When invaders scrounge through our trash heaps

A desperate struggle is under way at my condominium and it's spilled over to work. In fact, it's probably spread across the city and even Iowa.

Trash can-raiding raccoons are striking.

The other night I spotted a mama raccoon waddling from her den of trees to the overfilled dumpster, a smile across the masked face, her coat shiny from a healthy diet of sweet corn, drumsticks and assorted leftovers we pickier humans find fit to only dispose. Should someone enter the parking lot, she'd learned to duck under cars and hide in a tire's shadow.

Shortly after she'd managed to lift the dumpster lid, her three young ones came scampering behind, more intent on playing with one another in the cool dusk than eating. Well, until they caught a whiff of what the Flanigans had for supper.

That the raccoons feast on our midden doesn't bother me. We humans exercised eminent domain over their perfectly fine wooded home and fields, after all. It only seems fair to offer some payment. In any case, the raccoons are quiet neighbors.
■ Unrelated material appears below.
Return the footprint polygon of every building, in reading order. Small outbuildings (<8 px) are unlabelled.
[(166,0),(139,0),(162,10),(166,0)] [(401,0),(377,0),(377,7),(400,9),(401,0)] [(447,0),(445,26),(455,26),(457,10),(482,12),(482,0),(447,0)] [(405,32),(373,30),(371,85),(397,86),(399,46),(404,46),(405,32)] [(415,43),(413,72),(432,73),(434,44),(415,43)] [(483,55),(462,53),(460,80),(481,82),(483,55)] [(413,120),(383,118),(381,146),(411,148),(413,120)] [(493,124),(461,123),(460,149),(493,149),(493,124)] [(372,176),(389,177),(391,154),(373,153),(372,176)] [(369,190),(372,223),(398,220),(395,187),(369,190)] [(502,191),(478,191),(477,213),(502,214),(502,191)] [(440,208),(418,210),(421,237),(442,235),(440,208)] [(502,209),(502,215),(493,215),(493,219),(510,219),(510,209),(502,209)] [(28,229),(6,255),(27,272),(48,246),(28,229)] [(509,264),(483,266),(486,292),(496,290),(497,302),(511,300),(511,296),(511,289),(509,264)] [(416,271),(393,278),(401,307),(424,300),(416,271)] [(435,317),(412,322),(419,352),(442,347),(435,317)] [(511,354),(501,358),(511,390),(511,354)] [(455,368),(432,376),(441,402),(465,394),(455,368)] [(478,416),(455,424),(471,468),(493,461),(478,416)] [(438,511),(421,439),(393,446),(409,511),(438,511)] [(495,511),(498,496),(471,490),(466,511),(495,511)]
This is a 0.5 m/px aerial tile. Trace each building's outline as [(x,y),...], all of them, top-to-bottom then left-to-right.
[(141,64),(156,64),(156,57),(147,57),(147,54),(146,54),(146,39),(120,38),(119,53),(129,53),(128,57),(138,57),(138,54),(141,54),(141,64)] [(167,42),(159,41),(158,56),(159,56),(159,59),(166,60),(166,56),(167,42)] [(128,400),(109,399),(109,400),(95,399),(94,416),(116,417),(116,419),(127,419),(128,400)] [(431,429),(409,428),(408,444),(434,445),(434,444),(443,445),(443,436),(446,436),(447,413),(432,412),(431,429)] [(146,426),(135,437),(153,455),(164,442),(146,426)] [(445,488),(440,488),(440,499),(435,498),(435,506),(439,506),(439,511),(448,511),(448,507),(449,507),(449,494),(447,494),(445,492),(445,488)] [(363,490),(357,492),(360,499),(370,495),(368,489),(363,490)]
But they don't like to pick up after themselves. Finding a chicken bone or opened Mondo's container on the asphalt each morning isn't appreciated.

But then so aren't cigarette butts and beer cans, sometimes dumped right under the sign that says "No littering. $200 fine."

Gosh, I hope the raccoons haven't picked up some nasty habits now that they're sharing their old home with people.